■ PROVIDED PASSAGE:
------------
View NSCB Procedures View NSCB Procedures

14.1.10 Adoption Planning for Sibling Groups

SCOPE OF THIS CHAPTER

This chapter details the assessment of children in sibling groups and factors that may influence placing them for adoption together or separating them. It also deals with contact issues if sibling groups are separated once placed for adoption.

RELEVANT LEGISLATION AND GUIDANCE

Adoption Agencies Regulations 2005 (Regulation 13)

Adoption and Children Act 2002 Guidance (2011), Chapter 4

Adoption National Minimum Standards 2011, Standards 8 and 2

AMENDMENT

This chapter was updated in January 2016 with regards to the consideration of siblings and whether they should remain together or apart, as well as the permanence options for the children.


Contents

  1. Introduction
  2. Definition of Siblings
  3. Legal Position
  4. Policy
  5. Assessing Children in Sibling Groups
  6. Contact Issues if Brothers and Sisters are Placed in Separate Adoptive Families


1. Introduction

A high proportion of children who are looked after have brothers or sisters. Siblings who share a childhood and grow up together have potentially the longest lasting and closest relationships of their lives with each other. Looked after children often have very complex family structures and it is important that these are researched, that the significance of relationships to the child are assessed and that permanence planning takes this into account.


2. Definition of Siblings

The Department accepts the following definition of siblings:

  • Children who share at least one birth parent;

    and/or
  • Children who live or have lived for a significant period with other children in a family group.


3. Legal Position

3.1

The main legal provision on the placement of siblings is contained in the Children Act 1989:

“Where a Local Authority provides accommodation for a child whom they are looking after, they shall... so far as is reasonably practicable and consistent with his welfare, secure that... Where the authority are also providing accommodation for a sibling of his, they are accommodated together” (Section 23(7)(B)).

3.2

The Statutory Adoption Guidance (2011) Chapter 4, paragraph 12 states that:

“Where it is not possible for siblings to be placed together for the agency should consider carefully the need for the children to remain in contact with each other and the need for adoption support... Where a placement is sought for a child whose siblings have already been adopted, it will be important to consider whether it is possible to place the child with the parent(s) who have already adopted the sibling(s) It must be recognised, however, that this could be placing too great a burden on the adoptive parent, and risk destabilising the existing adoptive family.”

3.3

LAC (99) 29 “Care Plans and care proceedings under the Children Act 1989” states that:

“The Court will wish to scrutinise the care plans for each sibling child. It is important that the Court’s attention is drawn to any important differences between the respective plans reflecting the individual needs of the child”.

3.4

The Framework for the Assessment of Children in Need and their Families (2000) recognises that:

“The quality of relationships between siblings may also be of major significance to a child’s welfare”.


4. Policy

4.1 Siblings who are looked after by Nottinghamshire County Council will be placed together in an adoptive home.
4.2 The decision to place brothers and sisters in separate placements will be made when a sibling assessment has been carried out and a Permanence Planning meeting has been held to give consideration of the individual needs of children.
4.3 Adopters will be assessed for financial support to facilitate the placement of sibling groups of three children or more. Sibling groups of three and above will be viewed as eligible children.
------------
■ EXTRACTED INFORMATION:
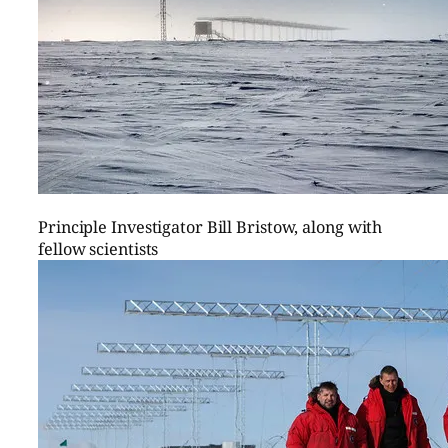
Principle Investigator Bill Bristow, along with
fellow scientists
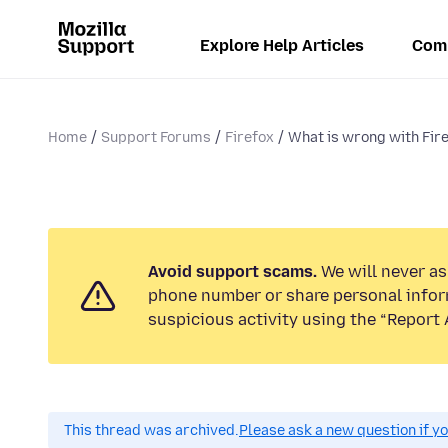
Explore Help Articles
Com
Home
Support Forums
Firefox
What is wrong with Fir
Avoid support scams.
We will never ask
phone number or share personal infor
suspicious activity using the “Report 
This thread was archived.
Please ask a new question if y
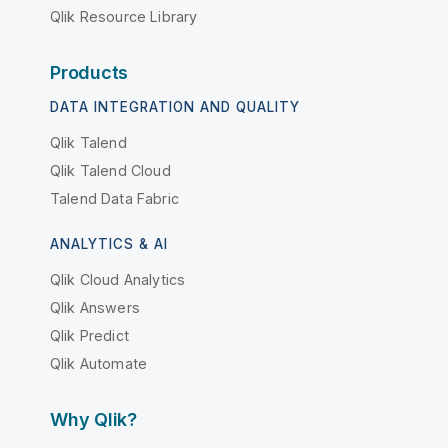
Qlik Resource Library
Products
DATA INTEGRATION AND QUALITY
Qlik Talend
Qlik Talend Cloud
Talend Data Fabric
ANALYTICS & AI
Qlik Cloud Analytics
Qlik Answers
Qlik Predict
Qlik Automate
Why Qlik?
------------
■ PROBLEM SET:
A: According to the chapter on adoption planning for sibling groups, which children does the Department accept as siblings?
B: Continue the chapter on adoption planning for sibling groups from the point where it stops.
The material above plays no part here.

■ TASK RESPONSES:
A: Siblings are children who share at least one birth parent and/or children who live or have lived for a significant period with other children in a family group.

B:
5. Assessing Children in Sibling Groups

5.1 It is important to undertake a full assessment of each individual child in a sibling group, as well as an assessment of their relationships with each other and the dynamics of the group. Even if it seems clear that the siblings should remain together, a full assessment will provide essential information for a new family and will enable the agency to anticipate the extra help and support that may be necessary.
5.2 There are no current frameworks for the assessment of sibling relationships in general use. A Department of Health publication (1991) includes checklists as a basic tool for studying the way siblings behave towards each other (see 5.3.6).
5.3 The most recent publication on the subject ‘Assessing Brothers and Sisters for Permanent Placement’ (Lord and Borthwick BAAF 2001) suggests the following should be considered during assessment:
  5.3.1

Clarify who the siblings are:

  • Who should be considered for placement together?
  • Are there brothers and sisters in other families?
  • Who does the child view as their brothers and sisters?
  5.3.2

Who should be involved?

  • Who can contribute to the assessment? Birth parents, foster carers, Family Centre staff, Education, specialist staff etc.
  5.3.3

Are the children placed in separate foster homes?

  • Should efforts be made to reunite the children in the same foster home?
  • If this is not possible or appropriate, it is essential that brothers and sisters be given the opportunity to come together regularly. Arrangements for this should reflect the primary aim of giving the children a chance to build or rebuild a sense of themselves as a family group. It is also important for those assessing their relationships that other children are not present.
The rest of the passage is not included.